Working data:
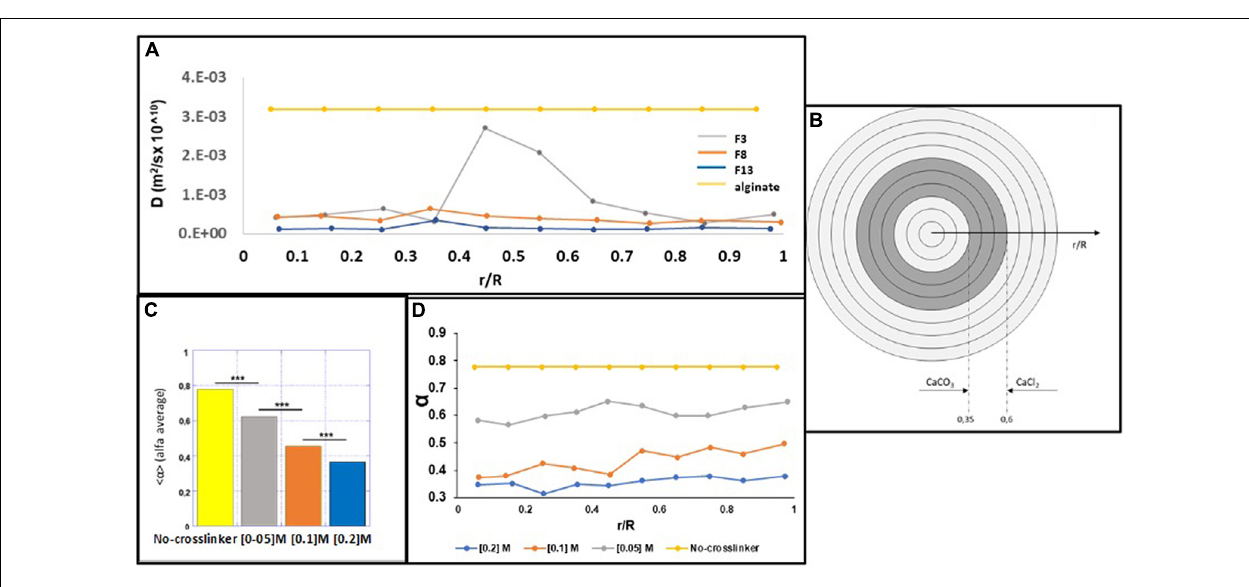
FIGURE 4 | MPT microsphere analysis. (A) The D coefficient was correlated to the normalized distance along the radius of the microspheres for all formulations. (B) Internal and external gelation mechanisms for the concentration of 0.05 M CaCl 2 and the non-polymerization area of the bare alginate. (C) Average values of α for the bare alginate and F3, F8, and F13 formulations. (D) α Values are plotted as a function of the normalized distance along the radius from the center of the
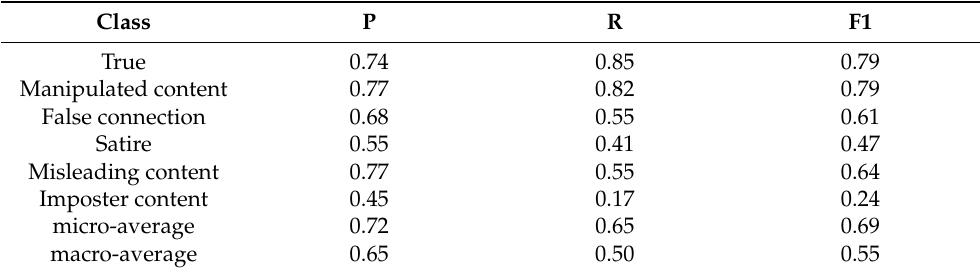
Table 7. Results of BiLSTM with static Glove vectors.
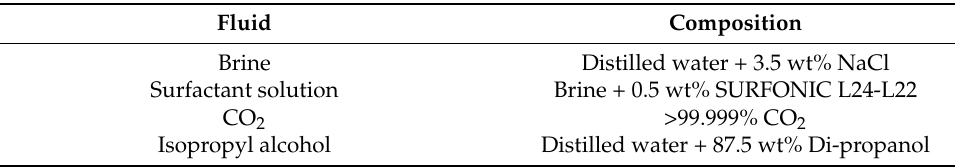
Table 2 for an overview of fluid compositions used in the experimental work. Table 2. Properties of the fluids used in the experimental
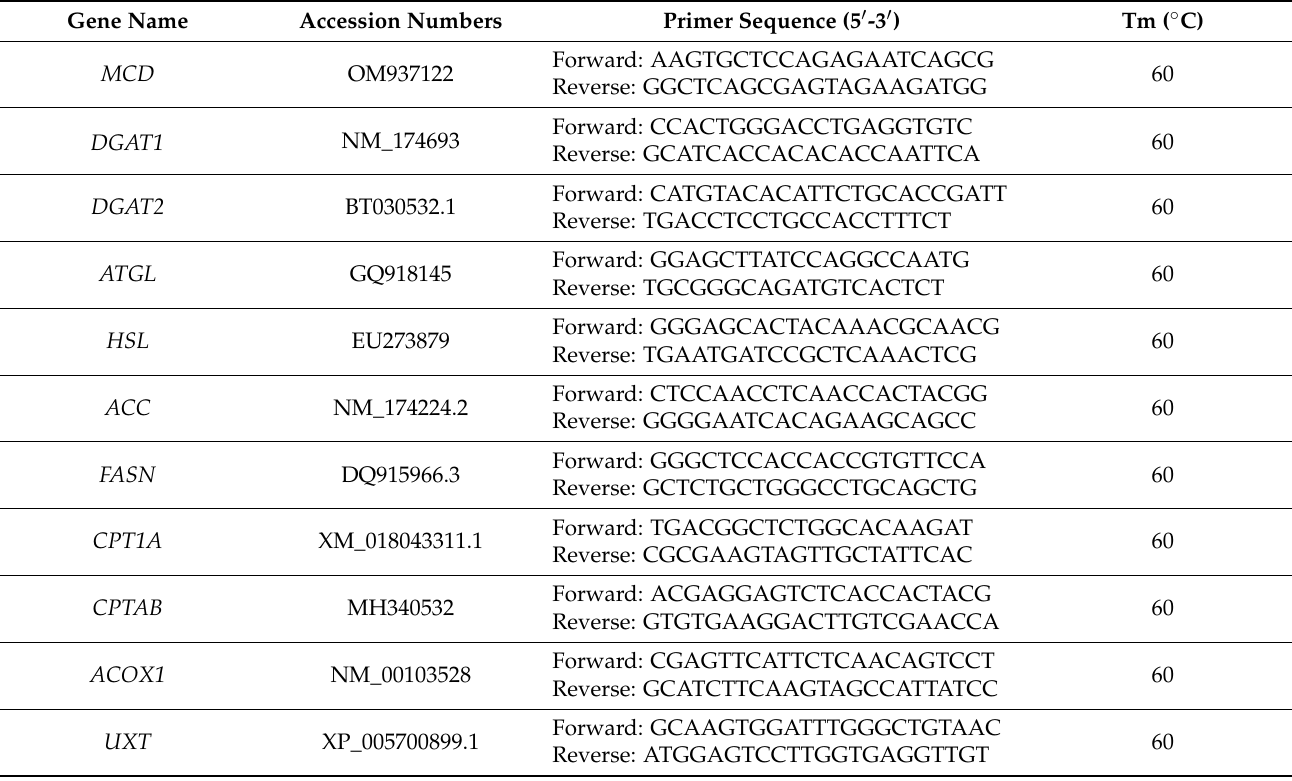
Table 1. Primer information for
==
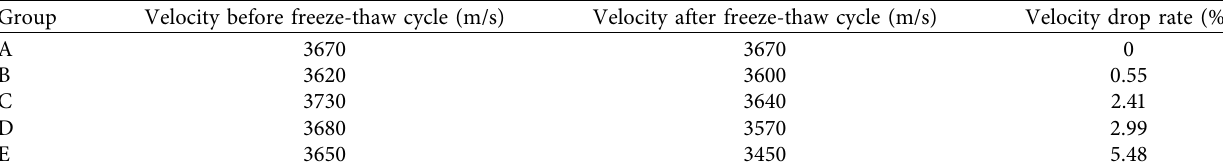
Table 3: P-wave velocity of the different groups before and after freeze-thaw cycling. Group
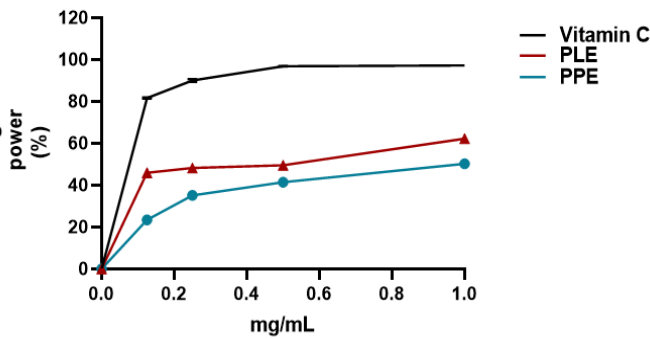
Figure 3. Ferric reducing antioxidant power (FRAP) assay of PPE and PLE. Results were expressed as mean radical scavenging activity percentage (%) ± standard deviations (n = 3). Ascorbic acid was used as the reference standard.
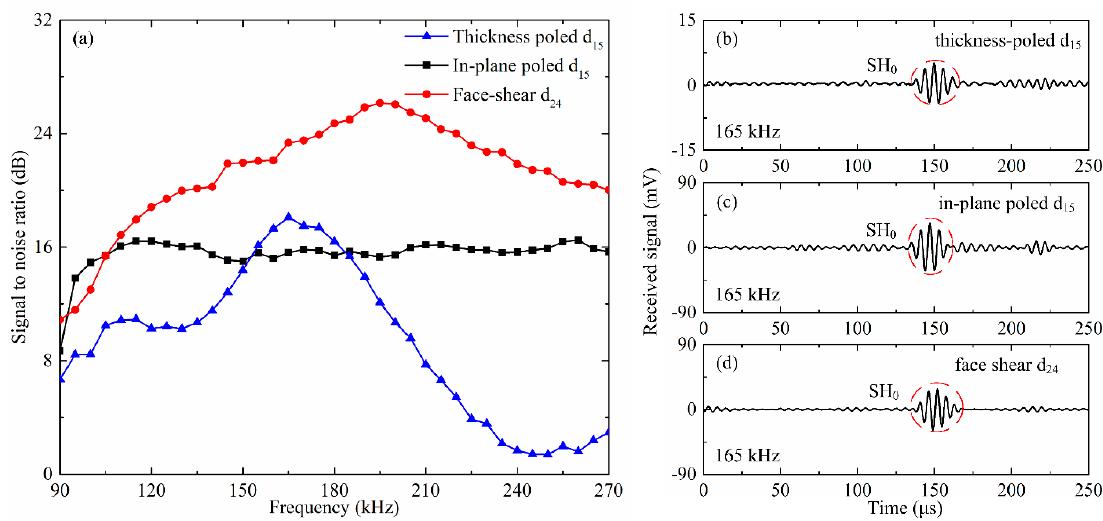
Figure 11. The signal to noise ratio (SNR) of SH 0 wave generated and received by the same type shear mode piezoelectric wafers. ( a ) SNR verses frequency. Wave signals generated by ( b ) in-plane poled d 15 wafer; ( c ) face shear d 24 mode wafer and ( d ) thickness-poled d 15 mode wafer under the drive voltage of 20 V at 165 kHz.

Problem to work on:
Only the lines between the one with "FIGURE 4 | MPT" and the one with "Table 1. Primer information for", those two included, get copied from the material above. Keep it exact and free of pictures.

Problem solution:
FIGURE 4 | MPT microsphere analysis. (A) The D coefficient was correlated to the normalized distance along the radius of the microspheres for all formulations. (B) Internal and external gelation mechanisms for the concentration of 0.05 M CaCl 2 and the non-polymerization area of the bare alginate. (C) Average values of α for the bare alginate and F3, F8, and F13 formulations. (D) α Values are plotted as a function of the normalized distance along the radius from the center of the
Table 7. Results of BiLSTM with static Glove vectors.
Table 2 for an overview of fluid compositions used in the experimental work. Table 2. Properties of the fluids used in the experimental
Table 1. Primer information for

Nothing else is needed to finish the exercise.